WORK INSTRUCTIONS: Format each line of the data below as a Markdown table with the columns Row and Text. Put the row number in the first column and leave out blank lines.

TASK INPUT:
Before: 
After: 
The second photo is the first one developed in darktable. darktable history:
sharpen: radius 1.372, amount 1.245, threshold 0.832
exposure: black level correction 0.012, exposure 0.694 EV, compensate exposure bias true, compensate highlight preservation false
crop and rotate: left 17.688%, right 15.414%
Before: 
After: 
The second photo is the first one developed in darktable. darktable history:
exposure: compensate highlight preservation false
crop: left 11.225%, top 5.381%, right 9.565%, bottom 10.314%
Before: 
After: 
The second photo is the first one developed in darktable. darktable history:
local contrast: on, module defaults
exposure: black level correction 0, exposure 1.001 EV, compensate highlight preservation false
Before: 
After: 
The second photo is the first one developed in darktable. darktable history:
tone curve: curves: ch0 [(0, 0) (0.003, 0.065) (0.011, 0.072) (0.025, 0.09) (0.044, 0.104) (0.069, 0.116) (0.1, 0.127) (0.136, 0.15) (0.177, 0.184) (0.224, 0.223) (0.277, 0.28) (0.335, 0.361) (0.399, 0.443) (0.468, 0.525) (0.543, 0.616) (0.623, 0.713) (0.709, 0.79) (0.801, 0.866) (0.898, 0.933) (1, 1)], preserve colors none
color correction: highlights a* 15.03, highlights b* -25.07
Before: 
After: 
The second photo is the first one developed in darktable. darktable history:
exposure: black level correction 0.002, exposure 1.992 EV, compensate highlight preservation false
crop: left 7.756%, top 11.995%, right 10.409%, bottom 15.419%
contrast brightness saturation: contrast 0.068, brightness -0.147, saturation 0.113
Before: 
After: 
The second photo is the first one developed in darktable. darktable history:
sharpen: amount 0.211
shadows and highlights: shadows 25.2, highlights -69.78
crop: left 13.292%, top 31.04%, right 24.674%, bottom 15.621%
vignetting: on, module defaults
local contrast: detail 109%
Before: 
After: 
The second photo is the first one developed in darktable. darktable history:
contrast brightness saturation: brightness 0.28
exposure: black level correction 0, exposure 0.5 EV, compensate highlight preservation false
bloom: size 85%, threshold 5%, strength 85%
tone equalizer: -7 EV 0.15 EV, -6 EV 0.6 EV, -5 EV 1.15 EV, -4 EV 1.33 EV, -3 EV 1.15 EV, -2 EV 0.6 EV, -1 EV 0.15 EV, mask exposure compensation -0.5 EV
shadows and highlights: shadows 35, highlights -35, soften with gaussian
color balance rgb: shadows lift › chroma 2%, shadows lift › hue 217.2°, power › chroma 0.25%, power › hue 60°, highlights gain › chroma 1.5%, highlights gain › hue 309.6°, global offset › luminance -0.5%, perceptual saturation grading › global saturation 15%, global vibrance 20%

RESULT OF THIS TASK:
| Row | Text |
|---|---|
| 1 | Before:  |
| 2 | After:  |
| 3 | The second photo is the first one developed in darktable. darktable history: |
| 4 | sharpen: radius 1.372, amount 1.245, threshold 0.832 |
| 5 | exposure: black level correction 0.012, exposure 0.694 EV, compensate exposure bias true, compensate highlight preservation false |
| 6 | crop and rotate: left 17.688%, right 15.414% |
| 7 | Before:  |
| 8 | After:  |
| 9 | The second photo is the first one developed in darktable. darktable history: |
| 10 | exposure: compensate highlight preservation false |
| 11 | crop: left 11.225%, top 5.381%, right 9.565%, bottom 10.314% |
| 12 | Before:  |
| 13 | After:  |
| 14 | The second photo is the first one developed in darktable. darktable history: |
| 15 | local contrast: on, module defaults |
| 16 | exposure: black level correction 0, exposure 1.001 EV, compensate highlight preservation false |
| 17 | Before:  |
| 18 | After:  |
| 19 | The second photo is the first one developed in darktable. darktable history: |
| 20 | tone curve: curves: ch0 [(0, 0) (0.003, 0.065) (0.011, 0.072) (0.025, 0.09) (0.044, 0.104) (0.069, 0.116) (0.1, 0.127) (0.136, 0.15) (0.177, 0.184) (0.224, 0.223) (0.277, 0.28) (0.335, 0.361) (0.399, 0.443) (0.468, 0.525) (0.543, 0.616) (0.623, 0.713) (0.709, 0.79) (0.801, 0.866) (0.898, 0.933) (1, 1)], preserve colors none |
| 21 | color correction: highlights a* 15.03, highlights b* -25.07 |
| 22 | Before:  |
| 23 | After:  |
| 24 | The second photo is the first one developed in darktable. darktable history: |
| 25 | exposure: black level correction 0.002, exposure 1.992 EV, compensate highlight preservation false |
| 26 | crop: left 7.756%, top 11.995%, right 10.409%, bottom 15.419% |
| 27 | contrast brightness saturation: contrast 0.068, brightness -0.147, saturation 0.113 |
| 28 | Before:  |
| 29 | After:  |
| 30 | The second photo is the first one developed in darktable. darktable history: |
| 31 | sharpen: amount 0.211 |
| 32 | shadows and highlights: shadows 25.2, highlights -69.78 |
| 33 | crop: left 13.292%, top 31.04%, right 24.674%, bottom 15.621% |
| 34 | vignetting: on, module defaults |
| 35 | local contrast: detail 109% |
| 36 | Before:  |
| 37 | After:  |
| 38 | The second photo is the first one developed in darktable. darktable history: |
| 39 | contrast brightness saturation: brightness 0.28 |
| 40 | exposure: black level correction 0, exposure 0.5 EV, compensate highlight preservation false |
| 41 | bloom: size 85%, threshold 5%, strength 85% |
| 42 | tone equalizer: -7 EV 0.15 EV, -6 EV 0.6 EV, -5 EV 1.15 EV, -4 EV 1.33 EV, -3 EV 1.15 EV, -2 EV 0.6 EV, -1 EV 0.15 EV, mask exposure compensation -0.5 EV |
| 43 | shadows and highlights: shadows 35, highlights -35, soften with gaussian |
| 44 | color balance rgb: shadows lift › chroma 2%, shadows lift › hue 217.2°, power › chroma 0.25%, power › hue 60°, highlights gain › chroma 1.5%, highlights gain › hue 309.6°, global offset › luminance -0.5%, perceptual saturation grading › global saturation 15%, global vibrance 20% |